◆ Task requirements: In the text on the Sheremet murder case, write out the stretch from "A trial date" through "and Mr. Antonenko." again, replacing "rights groups" with "human rights organizations".

◆ Text:
┌──
On December 12, 2019, President Volodymyr Zelenskyy, Mr. Avakov and then-chief prosecutor Ruslan Ryaboshapka jointly held a news conference where they announced the arrest of Mr. Sheremet’s “probable killers.”

Besides Mr. Antonenko, Yulia Kuzmenko and Yana Duhar were named as suspects, all of whom have a connection to the war in eastern Ukraine where Russian-led forces have occupied certain parts of the Luhansk and Donetsk regions since April 2014.

A trial date has not yet been set since prosecutors have said additional evidence is needed – the case currently includes 38 volumes of evidence, most of which is filled with files of forensic test results.

The manner in which the names of the defendants was announced has been criticized by rights groups and Mr. Antonenko.

“It was a gross violation of the principle of presumption of innocence,” he said.
At the conference, Yevhen Koval, then chief of the criminal police force, said the motive for killing the journalist was to “destabilize the situation in the country by killing a famous person.”

Mr. Antonenko, a former special operation forces officer, reiterated his innocence in the interview, saying he was 1.5 kilometers (almost 1 mile) away from where the journalist was killed and that he wasn’t “the male figure shown in the video [released by police]” who allegedly planted a bomb together with a woman in the vehicle Mr. Sheremet was using.

Police suspect Ms. Kuzmenko, a pediatric surgeon in Kyiv who volunteered her services in the war, of taking part in planting the explosive device. Ms. Duhar allegedly conducted surveillance of the area where the car exploded in a downtown section of Kyiv.
They all deny the allegations.

“I’m not involved at all [in the murder],” Mr. Antonenko said.

Ms. Kuzmenko was released from pre-trial detention and placed under house arrest in August 2020. Ms. Duhar has been free on her own recognizance since May 2020 after posting bail and an electronic monitoring device was removed two months later.

On the night before his murder, Mr. Sheremet met in front of his residence with a group of six members of the Azov Battalion, which is a unit of the National Guard. He was often in contact with Belarusian members of the unit. Days before the murder, the slain journalist had flown to Moscow where he often met former Tax and Duties Minister Olesksandr Klymenko, who at the time was considered the beneficiary owner of Radio Vesti.
└──
◆ Data extract:
┌──
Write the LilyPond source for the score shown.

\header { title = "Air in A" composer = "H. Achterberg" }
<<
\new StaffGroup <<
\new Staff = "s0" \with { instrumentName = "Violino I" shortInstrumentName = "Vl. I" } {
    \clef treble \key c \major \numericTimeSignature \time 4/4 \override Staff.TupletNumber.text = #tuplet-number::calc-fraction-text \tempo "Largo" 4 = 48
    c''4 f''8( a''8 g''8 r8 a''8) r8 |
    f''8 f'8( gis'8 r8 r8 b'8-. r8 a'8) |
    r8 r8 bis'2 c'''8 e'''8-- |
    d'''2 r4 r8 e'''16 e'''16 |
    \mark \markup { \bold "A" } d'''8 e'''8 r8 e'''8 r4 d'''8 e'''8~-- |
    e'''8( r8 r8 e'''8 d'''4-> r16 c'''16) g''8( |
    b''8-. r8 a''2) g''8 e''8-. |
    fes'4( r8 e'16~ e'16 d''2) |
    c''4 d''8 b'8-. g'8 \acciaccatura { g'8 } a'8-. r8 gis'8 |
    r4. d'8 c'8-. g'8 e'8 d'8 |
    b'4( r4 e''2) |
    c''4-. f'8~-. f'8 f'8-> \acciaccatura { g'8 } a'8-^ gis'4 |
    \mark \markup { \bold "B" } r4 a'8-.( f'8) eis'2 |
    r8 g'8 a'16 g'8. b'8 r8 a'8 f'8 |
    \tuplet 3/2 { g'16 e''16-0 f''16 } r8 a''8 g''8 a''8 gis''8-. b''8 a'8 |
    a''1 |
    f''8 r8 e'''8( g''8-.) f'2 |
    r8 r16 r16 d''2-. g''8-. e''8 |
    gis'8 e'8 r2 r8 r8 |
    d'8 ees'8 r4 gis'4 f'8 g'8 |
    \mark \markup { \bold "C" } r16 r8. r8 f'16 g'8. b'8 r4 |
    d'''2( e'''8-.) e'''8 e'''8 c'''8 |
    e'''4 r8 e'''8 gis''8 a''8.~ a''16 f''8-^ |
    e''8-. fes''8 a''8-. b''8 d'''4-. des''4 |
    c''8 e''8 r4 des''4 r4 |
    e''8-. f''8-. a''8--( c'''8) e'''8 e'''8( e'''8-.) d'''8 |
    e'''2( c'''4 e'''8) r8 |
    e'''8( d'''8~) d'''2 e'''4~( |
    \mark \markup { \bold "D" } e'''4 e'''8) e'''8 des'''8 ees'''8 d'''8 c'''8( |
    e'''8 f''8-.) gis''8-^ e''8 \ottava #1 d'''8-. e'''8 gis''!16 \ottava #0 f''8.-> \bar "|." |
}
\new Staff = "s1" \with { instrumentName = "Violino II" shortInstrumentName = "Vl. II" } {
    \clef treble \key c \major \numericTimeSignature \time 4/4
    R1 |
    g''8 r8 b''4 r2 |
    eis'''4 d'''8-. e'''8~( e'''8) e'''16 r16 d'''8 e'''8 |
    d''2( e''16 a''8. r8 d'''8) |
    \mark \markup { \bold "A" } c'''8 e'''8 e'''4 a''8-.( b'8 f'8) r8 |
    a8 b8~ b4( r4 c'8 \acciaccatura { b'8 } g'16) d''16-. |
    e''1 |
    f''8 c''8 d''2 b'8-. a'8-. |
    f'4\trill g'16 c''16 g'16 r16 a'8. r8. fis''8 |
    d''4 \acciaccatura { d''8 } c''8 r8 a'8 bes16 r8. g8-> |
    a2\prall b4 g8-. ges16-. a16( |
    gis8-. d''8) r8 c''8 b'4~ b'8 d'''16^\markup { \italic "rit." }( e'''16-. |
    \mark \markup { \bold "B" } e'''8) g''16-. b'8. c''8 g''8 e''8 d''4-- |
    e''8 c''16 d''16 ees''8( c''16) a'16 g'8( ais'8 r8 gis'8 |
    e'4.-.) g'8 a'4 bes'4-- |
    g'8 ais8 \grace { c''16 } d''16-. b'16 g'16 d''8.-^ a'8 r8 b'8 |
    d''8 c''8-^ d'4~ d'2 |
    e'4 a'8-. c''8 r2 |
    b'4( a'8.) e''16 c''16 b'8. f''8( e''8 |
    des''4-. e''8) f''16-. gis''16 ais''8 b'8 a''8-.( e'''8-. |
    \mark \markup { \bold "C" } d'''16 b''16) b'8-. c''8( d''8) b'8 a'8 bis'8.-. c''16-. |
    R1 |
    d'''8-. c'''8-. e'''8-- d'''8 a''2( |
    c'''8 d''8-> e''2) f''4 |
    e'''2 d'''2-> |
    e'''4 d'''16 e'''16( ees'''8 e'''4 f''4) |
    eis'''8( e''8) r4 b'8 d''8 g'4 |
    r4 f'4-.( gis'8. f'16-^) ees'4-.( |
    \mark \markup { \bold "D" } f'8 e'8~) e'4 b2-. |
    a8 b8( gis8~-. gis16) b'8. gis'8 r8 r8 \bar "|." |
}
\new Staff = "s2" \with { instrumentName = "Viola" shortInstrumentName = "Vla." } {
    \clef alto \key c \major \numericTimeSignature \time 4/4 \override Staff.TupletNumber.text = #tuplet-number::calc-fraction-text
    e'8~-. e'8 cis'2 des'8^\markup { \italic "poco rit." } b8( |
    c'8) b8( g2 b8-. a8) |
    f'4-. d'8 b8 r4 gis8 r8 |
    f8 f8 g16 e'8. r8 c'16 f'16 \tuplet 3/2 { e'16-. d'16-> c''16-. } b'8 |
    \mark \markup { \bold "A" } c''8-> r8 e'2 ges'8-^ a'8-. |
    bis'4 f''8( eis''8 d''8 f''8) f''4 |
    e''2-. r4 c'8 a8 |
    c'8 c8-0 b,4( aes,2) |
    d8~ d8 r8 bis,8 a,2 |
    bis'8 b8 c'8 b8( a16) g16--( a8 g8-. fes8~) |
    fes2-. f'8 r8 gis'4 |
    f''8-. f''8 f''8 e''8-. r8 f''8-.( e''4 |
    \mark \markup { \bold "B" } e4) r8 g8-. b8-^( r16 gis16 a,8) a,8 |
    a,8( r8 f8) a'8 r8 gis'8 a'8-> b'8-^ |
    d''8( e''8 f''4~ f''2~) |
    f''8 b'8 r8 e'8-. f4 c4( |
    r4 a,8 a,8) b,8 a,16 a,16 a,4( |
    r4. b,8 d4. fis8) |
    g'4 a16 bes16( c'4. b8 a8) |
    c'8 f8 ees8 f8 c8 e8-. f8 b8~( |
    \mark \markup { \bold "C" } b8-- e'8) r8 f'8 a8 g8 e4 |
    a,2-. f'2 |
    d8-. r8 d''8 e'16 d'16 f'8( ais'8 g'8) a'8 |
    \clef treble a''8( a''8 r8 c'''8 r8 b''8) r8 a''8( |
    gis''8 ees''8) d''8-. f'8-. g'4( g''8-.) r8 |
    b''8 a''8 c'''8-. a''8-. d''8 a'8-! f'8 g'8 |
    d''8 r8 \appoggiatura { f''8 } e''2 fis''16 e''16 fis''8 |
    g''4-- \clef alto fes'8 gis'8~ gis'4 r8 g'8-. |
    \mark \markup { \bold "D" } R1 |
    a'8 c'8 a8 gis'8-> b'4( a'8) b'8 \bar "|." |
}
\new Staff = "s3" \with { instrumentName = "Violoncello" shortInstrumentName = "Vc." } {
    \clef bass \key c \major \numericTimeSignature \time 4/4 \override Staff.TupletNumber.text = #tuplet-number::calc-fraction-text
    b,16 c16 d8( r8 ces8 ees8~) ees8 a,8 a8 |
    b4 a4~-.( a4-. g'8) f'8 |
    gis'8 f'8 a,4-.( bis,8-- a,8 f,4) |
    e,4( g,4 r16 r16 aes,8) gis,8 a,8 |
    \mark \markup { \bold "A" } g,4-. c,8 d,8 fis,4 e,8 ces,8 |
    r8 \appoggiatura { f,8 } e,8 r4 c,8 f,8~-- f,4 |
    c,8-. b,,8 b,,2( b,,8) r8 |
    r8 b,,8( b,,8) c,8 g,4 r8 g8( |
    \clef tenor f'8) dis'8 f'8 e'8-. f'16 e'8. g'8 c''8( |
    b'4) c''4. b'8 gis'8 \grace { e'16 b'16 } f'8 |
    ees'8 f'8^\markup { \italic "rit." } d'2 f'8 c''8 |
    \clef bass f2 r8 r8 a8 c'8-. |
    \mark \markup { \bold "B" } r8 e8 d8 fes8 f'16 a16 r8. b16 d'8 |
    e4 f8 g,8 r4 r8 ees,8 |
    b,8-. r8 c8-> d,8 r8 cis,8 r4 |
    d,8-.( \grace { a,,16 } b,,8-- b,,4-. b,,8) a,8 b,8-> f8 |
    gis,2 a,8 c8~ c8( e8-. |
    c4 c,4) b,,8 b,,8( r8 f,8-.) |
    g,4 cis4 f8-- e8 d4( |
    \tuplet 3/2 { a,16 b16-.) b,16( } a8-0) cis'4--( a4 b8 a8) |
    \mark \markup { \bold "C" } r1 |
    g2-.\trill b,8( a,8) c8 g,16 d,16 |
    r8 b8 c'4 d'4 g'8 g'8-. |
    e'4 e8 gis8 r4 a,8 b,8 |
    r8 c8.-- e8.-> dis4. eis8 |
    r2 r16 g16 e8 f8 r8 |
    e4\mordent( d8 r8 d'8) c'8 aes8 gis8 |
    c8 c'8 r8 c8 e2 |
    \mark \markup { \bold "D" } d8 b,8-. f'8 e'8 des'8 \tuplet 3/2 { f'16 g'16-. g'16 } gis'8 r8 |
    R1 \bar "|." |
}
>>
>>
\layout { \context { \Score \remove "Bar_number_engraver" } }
└──
◆ Reply to the exercise:
A trial date has not yet been set since prosecutors have said additional evidence is needed – the case currently includes 38 volumes of evidence, most of which is filled with files of forensic test results.

The manner in which the names of the defendants was announced has been criticized by human rights organizations and Mr. Antonenko.